For a good 15 years of my self-inflicted business education, I focused on learning how to sell.
While this is helpful, I’ve finally realized it’s exactly backwards. Which is why it’s so “hard” or even distasteful for many people to do. It feels weird and awkward to them because… well, it’s kind of weird and awkward.
For most people, it simply ends up being a covert operation in coercion. Not something you’d be proud to tell your grandmother.
Instead of focusing on how to sell, focus on how and what the people you help want to buy.
This requires an education in itself because you have to develop your ability to rewire the way you perceive the world.
You have to step off your throne at the center of the universe and put yourself on someone else’s throne and view things from there.
So this is a completely different skillset. And it’s one I wish I would have known about from the beginning.
Traditional selling leads you in the direction of trying to answer the question, “How do I get them to buy this thing?”
You are actively doing something to someone else to achieve a particular outcome.
This other approach leads you to answer a very different question from the perspective of your prospective client or customer, “What would I want to buy and how would I want to buy it?”
Instead of using the powers of coercion, you are engineering the purchase in advance by actually creating something your buyers want.
If you are able to do that, you go on a very different journey.

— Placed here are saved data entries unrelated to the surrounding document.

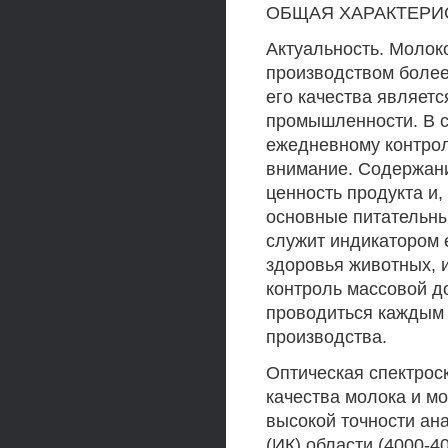
ОБЩАЯ ХАРАКТЕРИ
Актуальность. Молок
производством более
его качества являет
промышленности. В с
ежедневному контрол
внимание. Содержан
ценность продукта и,
основные питательны
служит индикатором е
здоровья животных, 
контроль массовой д
проводиться каждым 
производства.
Оптическая спектрос
качества молока и м
высокой точности ан
(ИК) области (4000-4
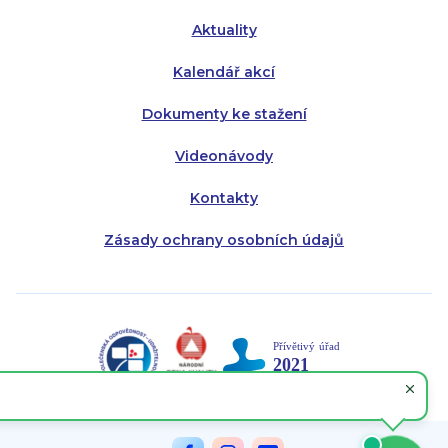
Aktuality
Kalendář akcí
Dokumenty ke stažení
Videonávody
Kontakty
Zásady ochrany osobních údajů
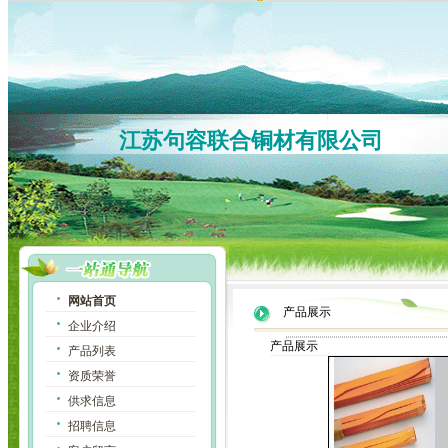
江苏句容联合铜材有限公司
网站首页
产品展示
企业介绍
产品展示
产品列表
资质荣誉
供求信息
招聘信息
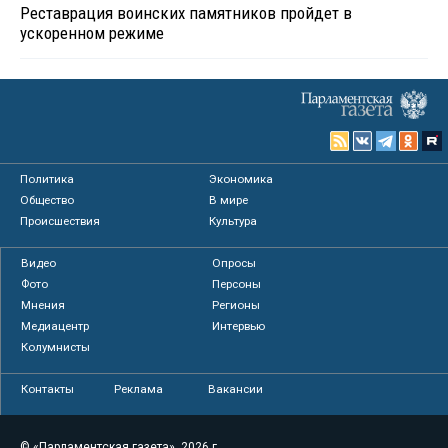
Реставрация воинских памятников пройдет в
ускоренном режиме
Политика
Экономика
Общество
В мире
Происшествия
Культура
Видео
Опросы
Фото
Персоны
Мнения
Регионы
Медиацентр
Интервью
Колумнисты
Контакты
Реклама
Вакансии
© «Парламентская газета», 2026 г.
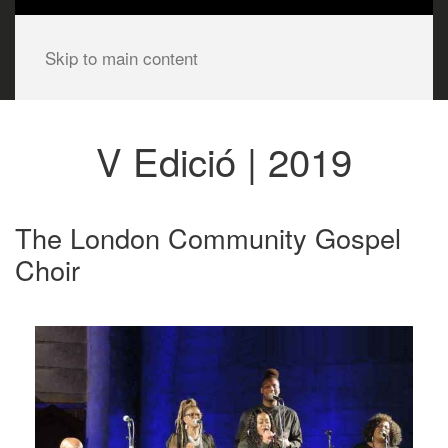
Skip to main content
V Edició | 2019
The London Community Gospel
Choir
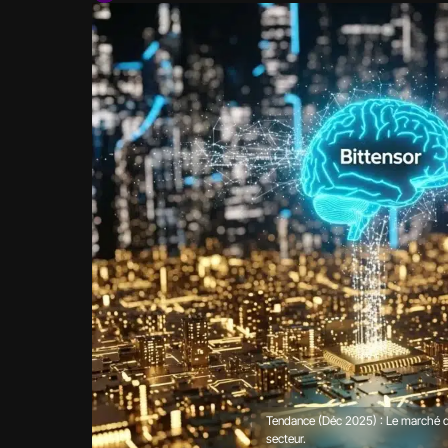
Tendance (Déc 2025) : Le marché des
secteur.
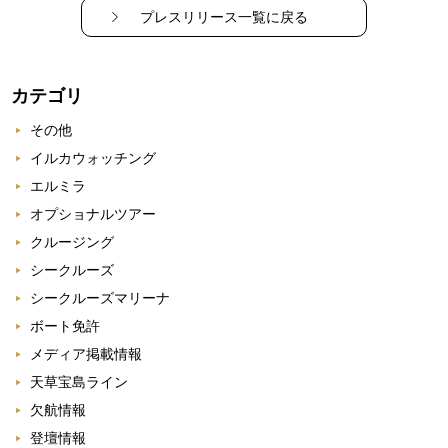
プレスリリース一覧に戻る
カテゴリ
その他
イルカウォッチング
エルミラ
オプショナルツアー
クルージング
シークルーズ
シークルーズマリーナ
ボート免許
メディア掲載情報
天草宝島ライン
欠航情報
登壇情報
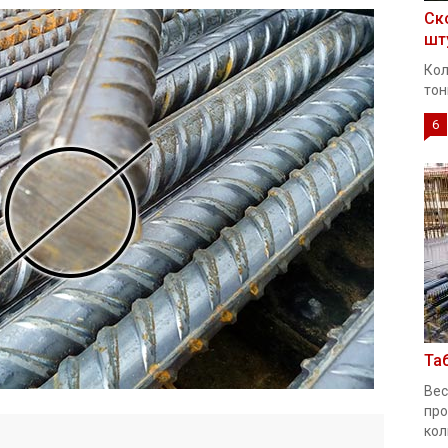
Ск
шт
Кол
тон
6
Та
Вес
про
кол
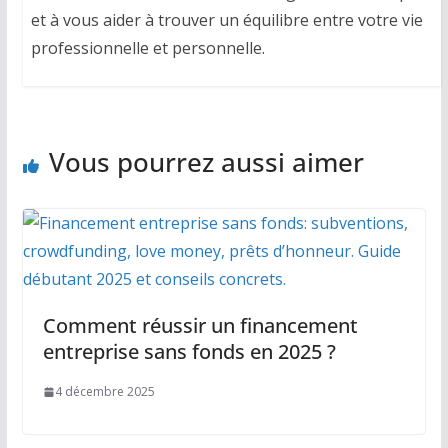
et à vous aider à trouver un équilibre entre votre vie
professionnelle et personnelle.
Vous pourrez aussi aimer
Comment réussir un financement
entreprise sans fonds en 2025 ?
4 décembre 2025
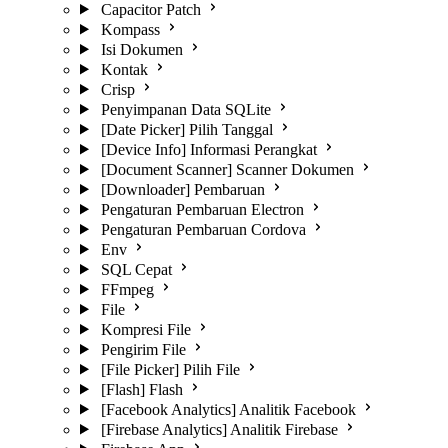
Capacitor Patch
Kompass
Isi Dokumen
Kontak
Crisp
Penyimpanan Data SQLite
[Date Picker] Pilih Tanggal
[Device Info] Informasi Perangkat
[Document Scanner] Scanner Dokumen
[Downloader] Pembaruan
Pengaturan Pembaruan Electron
Pengaturan Pembaruan Cordova
Env
SQL Cepat
FFmpeg
File
Kompresi File
Pengirim File
[File Picker] Pilih File
[Flash] Flash
[Facebook Analytics] Analitik Facebook
[Firebase Analytics] Analitik Firebase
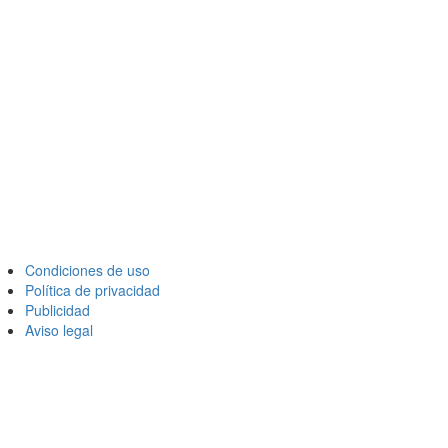
Condiciones de uso
Política de privacidad
Publicidad
Aviso legal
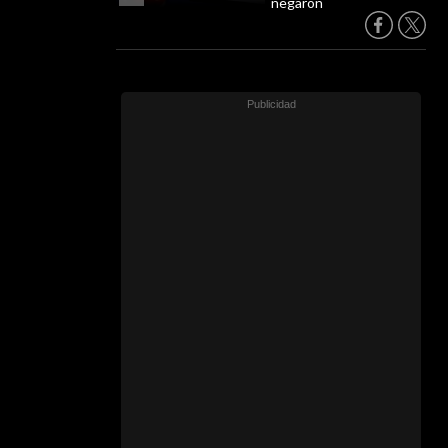
negaron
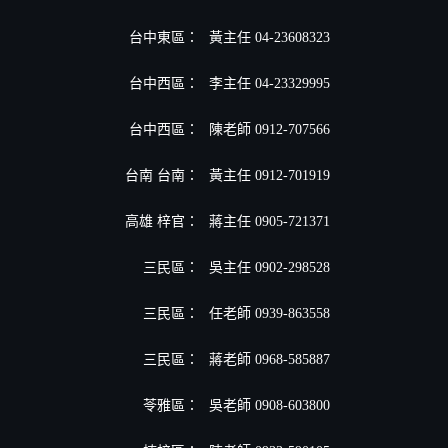
台中東區：
黃主任 04-23608323
台中西區：
李主任 04-23329995
台中西區：
陳老師 0912-707566
台南 台南：
黃主任 0912-701919
高雄 梓官：
蔣主任 0905-721371
三民區：
吳主任 0902-298528
三民區：
任老師 0939-863558
三民區：
蔣老師 0968-585887
苓雅區：
吳老師 0908-603800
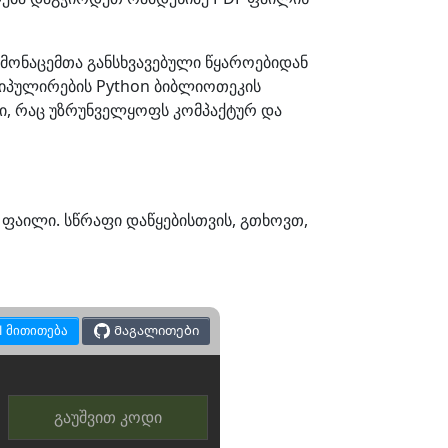
 მონაცემთა განსხვავებული წყაროებიდან
ნიპულირების Python ბიბლიოთეკის
ი, რაც უზრუნველყოფს კომპაქტურ და
 ფაილი. სწრაფი დაწყებისთვის, გთხოვთ,
I მითითება
Მაგალითები
გაუშვით კოდი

The sun is brighter, the food tastes better, the air is warmer and it’s a lot more fun.
When you get this part of the equation right, resistance goes to almost ZERO. “Selling” doesn’t really need to happen.
So how do you do this?
That’s another benefit that comes from publishing on a consistent basis. These daily emails are an example. Because when I write them, real people respond! And when people respond, they say things that give me clues… clues about recurring problems that I might solve.
I get an unlimited number of opportunities to put myself in someone else’s shoes and answer the question, “What would help me achieve my goals?”